- [EXERCISE TEXT]
Two black bodies A and B emit radiations with peak intensities at wavelengths 4000 A and 8000 A respectively. Compare the total energy emitted per unit area per second by the two bodies.

To solve the problem of comparing the total energy emitted per unit area per second by two black bodies A and B, we can follow these steps: ### Step-by-Step Solution: 1. **Identify the Wavelengths**: - For body A, the peak intensity wavelength (\( \lambda_A \)) is given as 4000 Å. - For body B, the peak intensity wavelength (\( \lambda_B \)) is given as 8000 Å. 2. **Use Stefan-Boltzmann Law**: - The energy radiated per unit area per unit time (E) by a black body is given by the Stefan-Boltzmann law: \[ E = \sigma T^4 \] - Here, \( \sigma \) is the Stefan-Boltzmann constant, and \( T \) is the absolute temperature of the body. 3. **Set Up the Ratio**: - We need to find the ratio of the energy emitted by bodies A and B: \[ \frac{E_A}{E_B} = \frac{\sigma T_A^4}{\sigma T_B^4} \] - The \( \sigma \) cancels out: \[ \frac{E_A}{E_B} = \left( \frac{T_A}{T_B} \right)^4 \] 4. **Apply Wien's Displacement Law**: - Wien's Displacement Law states that: \[ \lambda \cdot T = b \] - Where \( b \) is Wien's constant. For bodies A and B, we can write: \[ \lambda_A \cdot T_A = \lambda_B \cdot T_B \] - Rearranging gives: \[ \frac{T_A}{T_B} = \frac{\lambda_B}{\lambda_A} \] 5. **Substitute the Wavelengths**: - Substitute the given wavelengths: \[ \frac{T_A}{T_B} = \frac{8000 \, \text{Å}}{4000 \, \text{Å}} = 2 \] 6. **Calculate the Energy Ratio**: - Now substitute \( \frac{T_A}{T_B} \) back into the energy ratio: \[ \frac{E_A}{E_B} = \left( \frac{T_A}{T_B} \right)^4 = 2^4 = 16 \] 7. **Final Result**: - Therefore, the ratio of the total energy emitted per unit area per second by bodies A and B is: \[ \frac{E_A}{E_B} = 16 : 1 \]

- [DATA EXTRACT]
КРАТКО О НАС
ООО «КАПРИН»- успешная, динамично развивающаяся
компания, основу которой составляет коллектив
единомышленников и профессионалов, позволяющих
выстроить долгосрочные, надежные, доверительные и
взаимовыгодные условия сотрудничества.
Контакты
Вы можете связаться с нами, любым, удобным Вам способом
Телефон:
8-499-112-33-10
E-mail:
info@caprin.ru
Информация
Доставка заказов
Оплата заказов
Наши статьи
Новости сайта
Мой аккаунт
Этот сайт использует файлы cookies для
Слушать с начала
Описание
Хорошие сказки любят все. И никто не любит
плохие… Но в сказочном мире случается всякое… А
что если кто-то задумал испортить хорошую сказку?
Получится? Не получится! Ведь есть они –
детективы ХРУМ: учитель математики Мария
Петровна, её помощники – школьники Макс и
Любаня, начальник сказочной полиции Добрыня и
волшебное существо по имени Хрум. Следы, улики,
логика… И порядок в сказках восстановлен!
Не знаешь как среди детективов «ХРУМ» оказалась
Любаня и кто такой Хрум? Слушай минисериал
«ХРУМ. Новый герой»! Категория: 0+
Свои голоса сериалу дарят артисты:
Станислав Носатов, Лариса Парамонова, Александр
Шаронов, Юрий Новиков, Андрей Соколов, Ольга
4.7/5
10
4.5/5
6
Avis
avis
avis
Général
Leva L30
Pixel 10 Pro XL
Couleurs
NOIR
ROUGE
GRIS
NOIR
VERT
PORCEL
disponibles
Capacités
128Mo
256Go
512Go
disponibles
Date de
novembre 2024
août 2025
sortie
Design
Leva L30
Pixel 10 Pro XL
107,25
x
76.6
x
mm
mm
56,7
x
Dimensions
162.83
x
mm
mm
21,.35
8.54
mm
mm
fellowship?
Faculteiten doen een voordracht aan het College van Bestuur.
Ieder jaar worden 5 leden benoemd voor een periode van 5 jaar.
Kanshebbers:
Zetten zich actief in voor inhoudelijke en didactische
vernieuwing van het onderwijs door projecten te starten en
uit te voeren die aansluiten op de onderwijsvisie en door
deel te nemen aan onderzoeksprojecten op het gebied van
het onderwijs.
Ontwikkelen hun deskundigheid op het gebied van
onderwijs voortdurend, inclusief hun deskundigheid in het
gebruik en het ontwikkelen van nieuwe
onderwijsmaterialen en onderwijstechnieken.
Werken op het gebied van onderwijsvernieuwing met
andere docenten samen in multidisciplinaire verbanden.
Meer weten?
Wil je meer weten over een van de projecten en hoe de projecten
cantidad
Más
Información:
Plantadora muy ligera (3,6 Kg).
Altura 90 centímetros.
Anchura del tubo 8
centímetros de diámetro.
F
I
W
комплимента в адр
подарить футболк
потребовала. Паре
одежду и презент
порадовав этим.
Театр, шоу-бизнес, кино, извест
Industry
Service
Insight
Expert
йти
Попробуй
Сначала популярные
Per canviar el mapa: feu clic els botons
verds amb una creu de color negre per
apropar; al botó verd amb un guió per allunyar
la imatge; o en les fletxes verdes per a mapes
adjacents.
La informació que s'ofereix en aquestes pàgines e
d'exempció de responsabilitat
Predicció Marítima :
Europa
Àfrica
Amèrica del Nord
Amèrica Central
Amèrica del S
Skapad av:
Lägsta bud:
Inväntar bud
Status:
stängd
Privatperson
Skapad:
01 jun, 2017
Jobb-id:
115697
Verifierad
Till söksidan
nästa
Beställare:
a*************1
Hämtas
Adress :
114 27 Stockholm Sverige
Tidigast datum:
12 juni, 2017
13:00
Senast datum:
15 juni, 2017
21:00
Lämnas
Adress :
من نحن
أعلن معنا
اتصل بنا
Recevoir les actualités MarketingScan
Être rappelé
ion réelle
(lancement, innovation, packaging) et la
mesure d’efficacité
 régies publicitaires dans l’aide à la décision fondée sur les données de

- [TASKS TO COMPLETE]
- a) Copy the part of the black body problem that opens with the words containing "Two black bodies A and B emit" and closes with "the two bodies.", swapping "radiations" for "radiation".
- b) Restate the paragraph beginning "Two black bodies A and B emit" from the black body problem more briefly, keeping its main facts.
- c) In the black body problem, what is the final ratio of the total energy emitted per unit area per second by body A to that by body B?

- [SOLUTIONS PER TASK]
- a)
Two black bodies A and B emit radiation with peak intensities at wavelengths 4000 A and 8000 A respectively. Compare the total energy emitted per unit area per second by the two bodies.

- b) Black bodies A and B have peak intensities at 4000 A and 8000 A. Compare the total energy each emits per unit area per second.

- c) 16 : 1